Tracking the animals over 11–12 h, the team saw them alternate between lunging and skimming as they fed on amphipods near the surface. Analysing the ∼6 s long surface lunges, the team observed the whales tip over on their right side, opening their mouths wide as they engulfed a large volume of water. However, instead of ceasing swimming and using their momentum to carry them forward, like blue whales, the sei whales continued swimming as they rolled on their side during a lunge. In addition, the sei whales only reached a top speed of 2.1 m s−1, compared with fast paced blue whales that lunge at 3.9 m s−1. However, when the team analysed the sei whales’ lunges at depth, they were more reminiscent of blue whale lunges, reaching higher speeds (2.9 m s−1) and accelerating before decelerating as their mouths filled with water.
In contrast, when the sei whales swept through the water, continuously filtering plankton, they tipped their rostrums upward, so they protruded from the water, while proceeding at a sedate 1.4 m s−1. And when the team compared the sei whales’ manoeuvres with those of another continuous skim-feeding specialist, the bowhead whale, they found the continuous filter-feeding sessions of the sei whales were much shorter (3–49 s) than those of the bowhead whales (2.4 min).
Sei whales’ slow surface hunting strategies owe more to the manoeuvres of gentle skim feeders than to the explosive lunges of blue whales that catch prey unawares. ‘Knowing they have the muscle power to go much faster makes their slow feeding behaviours even more interesting’, says Segre.

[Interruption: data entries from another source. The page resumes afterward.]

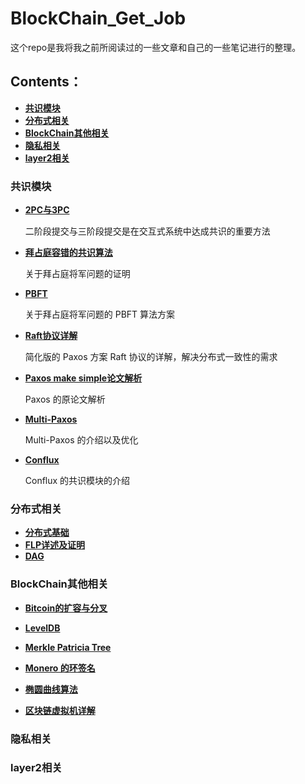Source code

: # BlockChain_Get_Job

这个repo是我将我之前所阅读过的一些文章和自己的一些笔记进行的整理。

## Contents：

- [**共识模块**](#共识模块)
- [**分布式相关**](#分布式相关)
- [**BlockChain其他相关**](#BlockChain其他相关)
- [**隐私相关**](#隐私相关)
- [**layer2相关**](#layer2相关)

### 共识模块

- **[2PC与3PC](https://github.com/Whisker17/BlockChain_Get_Job/blob/master/Consensus/2PC%E5%92%8C3PC.md)**

  二阶段提交与三阶段提交是在交互式系统中达成共识的重要方法

- [**拜占庭容错的共识算法**](https://github.com/Whisker17/BlockChain_Get_Job/blob/master/Consensus/%E6%8B%9C%E5%8D%A0%E5%BA%AD%E5%AE%B9%E9%94%99%E7%9A%84%E5%85%B1%E8%AF%86%E7%AE%97%E6%B3%95.md)

  关于拜占庭将军问题的证明

- [**PBFT**](https://github.com/Whisker17/BlockChain_Get_Job/blob/master/Consensus/PBFT.md)

  关于拜占庭将军问题的 PBFT 算法方案

- [**Raft协议详解**](https://github.com/Whisker17/BlockChain_Get_Job/blob/master/Consensus/Raft%E5%8D%8F%E8%AE%AE%E8%AF%A6%E8%A7%A3.md)

  简化版的 Paxos 方案 Raft 协议的详解，解决分布式一致性的需求

- [**Paxos make simple论文解析**](https://github.com/Whisker17/BlockChain_Get_Job/blob/master/Consensus/Paxos%20make%20simple%E8%AE%BA%E6%96%87%E8%A7%A3%E6%9E%90.md)

  Paxos 的原论文解析

- [**Multi-Paxos**](https://github.com/Whisker17/BlockChain_Get_Job/blob/master/Consensus/MultiPaxos.md)

  Multi-Paxos 的介绍以及优化

- [**Conflux**](https://github.com/Whisker17/BlockChain_Get_Job/blob/master/Consensus/Conflux.md)

  Conflux 的共识模块的介绍



### 分布式相关

- [**分布式基础**](https://github.com/Whisker17/BlockChain_Get_Job/blob/master/Distributed/%E5%88%86%E5%B8%83%E5%BC%8F%E5%9F%BA%E7%A1%80.md)
- [**FLP详述及证明**](https://github.com/Whisker17/BlockChain_Get_Job/blob/master/Distributed/FLP%E8%AF%A6%E8%BF%B0%E5%8F%8A%E8%AF%81%E6%98%8E.md)
- [**DAG**](https://github.com/Whisker17/BlockChain_Get_Job/blob/master/Distributed/DAG.md)



### BlockChain其他相关

- [**Bitcoin的扩容与分叉**](https://github.com/Whisker17/BlockChain_Get_Job/blob/master/Blockchain/Bitcoin%E7%9A%84%E6%89%A9%E5%AE%B9%E4%B8%8E%E5%88%86%E5%8F%89.md)
- [**LevelDB**](https://github.com/Whisker17/BlockChain_Get_Job/blob/master/Blockchain/LevelDB.md)
- [**Merkle Patricia Tree**](https://github.com/Whisker17/BlockChain_Get_Job/blob/master/Blockchain/Merkle%20Patricia%20Tree.md)
- [**Monero 的环签名**](https://github.com/Whisker17/BlockChain_Get_Job/blob/master/Blockchain/Monero.md)
- [**椭圆曲线算法**](https://github.com/Whisker17/BlockChain_Get_Job/blob/master/Blockchain/%E6%A4%AD%E5%9C%86%E6%9B%B2%E7%BA%BF%E7%AE%97%E6%B3%95.md)

- [**区块链虚拟机详解**](https://github.com/Whisker17/BlockChain_Get_Job/issues/1)



### 隐私相关



### layer2相关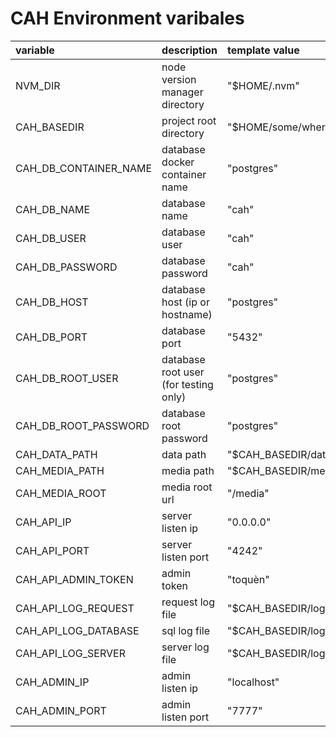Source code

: # CAH Environment varibales

| variable              | description                           | template value                   |
|:----------------------|:--------------------------------------|:---------------------------------|
| NVM_DIR               | node version manager directory        | "$HOME/.nvm"                     |
| CAH_BASEDIR           | project root directory                | "$HOME/some/where"               |
| CAH_DB_CONTAINER_NAME | database docker container name        | "postgres"                       |
| CAH_DB_NAME           | database name                         | "cah"                            |
| CAH_DB_USER           | database user                         | "cah"                            |
| CAH_DB_PASSWORD       | database password                     | "cah"                            |
| CAH_DB_HOST           | database host (ip or hostname)        | "postgres"                       |
| CAH_DB_PORT           | database port                         | "5432"                           |
| CAH_DB_ROOT_USER      | database root user (for testing only) | "postgres"                       |
| CAH_DB_ROOT_PASSWORD  | database root password                | "postgres"                       |
| CAH_DATA_PATH         | data path                             | "$CAH_BASEDIR/data"              |
| CAH_MEDIA_PATH        | media path                            | "$CAH_BASEDIR/media"             |
| CAH_MEDIA_ROOT        | media root url                        | "/media"                         |
| CAH_API_IP            | server listen ip                      | "0.0.0.0"                        |
| CAH_API_PORT          | server listen port                    | "4242"                           |
| CAH_API_ADMIN_TOKEN   | admin token                           | "toquèn"                         |
| CAH_API_LOG_REQUEST   | request log file                      | "$CAH_BASEDIR/logs/request.log"  |
| CAH_API_LOG_DATABASE  | sql log file                          | "$CAH_BASEDIR/logs/database.log" |
| CAH_API_LOG_SERVER    | server log file                       | "$CAH_BASEDIR/logs/server.log"   |
| CAH_ADMIN_IP          | admin listen ip                       | "localhost"                      |
| CAH_ADMIN_PORT        | admin listen port                     | "7777"                           |
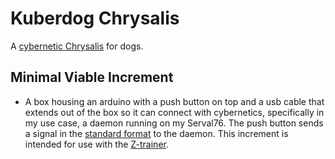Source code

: # Kuberdog Chrysalis
A [cybernetic Chrysalis](https://github.com/kuberlog/chrysalis) for dogs.

## Minimal Viable Increment
- A box housing an arduino with a push button on top and a usb cable that extends out of the box so it can connect with cybernetics, specifically in my use case, a daemon running on my Serval76. The push button sends a signal in the [standard format](https://github.com/kuberlog/chrysalis#standard_format) to the daemon. This increment is intended for use with the [Z-trainer]().
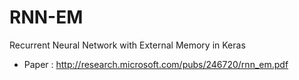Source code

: # RNN-EM
Recurrent Neural Network with External Memory in Keras

* Paper : http://research.microsoft.com/pubs/246720/rnn_em.pdf
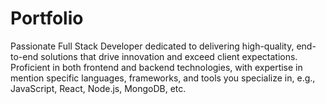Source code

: # Portfolio
Passionate Full Stack Developer dedicated to delivering high-quality, end-to-end solutions that drive innovation and exceed client expectations. Proficient in both frontend and backend technologies, with expertise in mention specific languages, frameworks, and tools you specialize in, e.g., JavaScript, React, Node.js, MongoDB, etc.
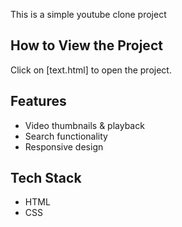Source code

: This is a simple youtube clone project

## How to View the Project
Click on [text.html] to open the project.

## Features
- Video thumbnails & playback
- Search functionality
- Responsive design

## Tech Stack
- HTML
- CSS
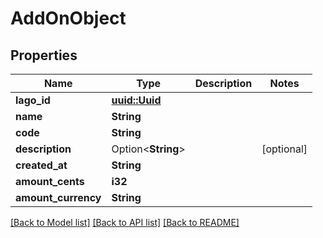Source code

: # AddOnObject

## Properties

Name | Type | Description | Notes
------------ | ------------- | ------------- | -------------
**lago_id** | [**uuid::Uuid**](uuid::Uuid.md) |  | 
**name** | **String** |  | 
**code** | **String** |  | 
**description** | Option<**String**> |  | [optional]
**created_at** | **String** |  | 
**amount_cents** | **i32** |  | 
**amount_currency** | **String** |  | 

[[Back to Model list]](../README.md#documentation-for-models) [[Back to API list]](../README.md#documentation-for-api-endpoints) [[Back to README]](../README.md)


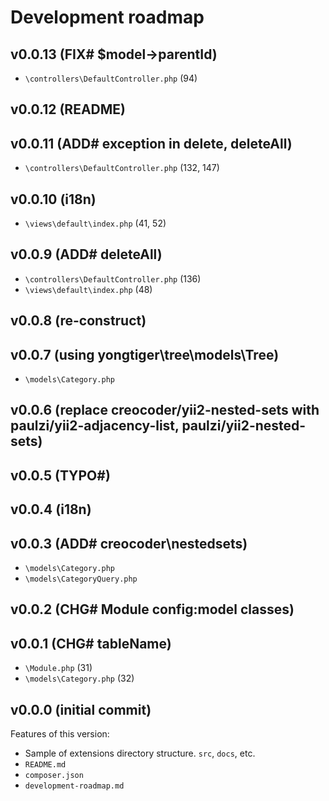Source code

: # Development roadmap

## v0.0.13 (FIX# $model->parentId)

* `\controllers\DefaultController.php` (94)


## v0.0.12 (README)


## v0.0.11 (ADD# exception in delete, deleteAll)

* `\controllers\DefaultController.php` (132, 147)


## v0.0.10 (i18n)

* `\views\default\index.php` (41, 52)


## v0.0.9 (ADD# deleteAll)

* `\controllers\DefaultController.php` (136)
* `\views\default\index.php` (48)


## v0.0.8 (re-construct)


## v0.0.7 (using yongtiger\tree\models\Tree)

* `\models\Category.php`


## v0.0.6 (replace creocoder/yii2-nested-sets with paulzi/yii2-adjacency-list, paulzi/yii2-nested-sets)


## v0.0.5 (TYPO#)


## v0.0.4 (i18n)


## v0.0.3 (ADD# creocoder\nestedsets)

* `\models\Category.php`
* `\models\CategoryQuery.php`


## v0.0.2 (CHG# Module config:model classes)


## v0.0.1 (CHG# tableName)

* `\Module.php` (31)
* `\models\Category.php` (32)


## v0.0.0 (initial commit)

Features of this version:

* Sample of extensions directory structure. `src`, `docs`, etc.
* `README.md`
* `composer.json`
* `development-roadmap.md`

Yet, at depth, sei whales resume the fast-paced momentum-driven thrusts that other lunge feeders perform. The team suspects that sei whales may have adopted their surface-feeding style in response to the increased competition when large lunge-feeding creatures, including blue whales, began efficiently plundering the depths 3 million years ago, opening a range of dining opportunities that were previously unavailable to the versatile cetaceans.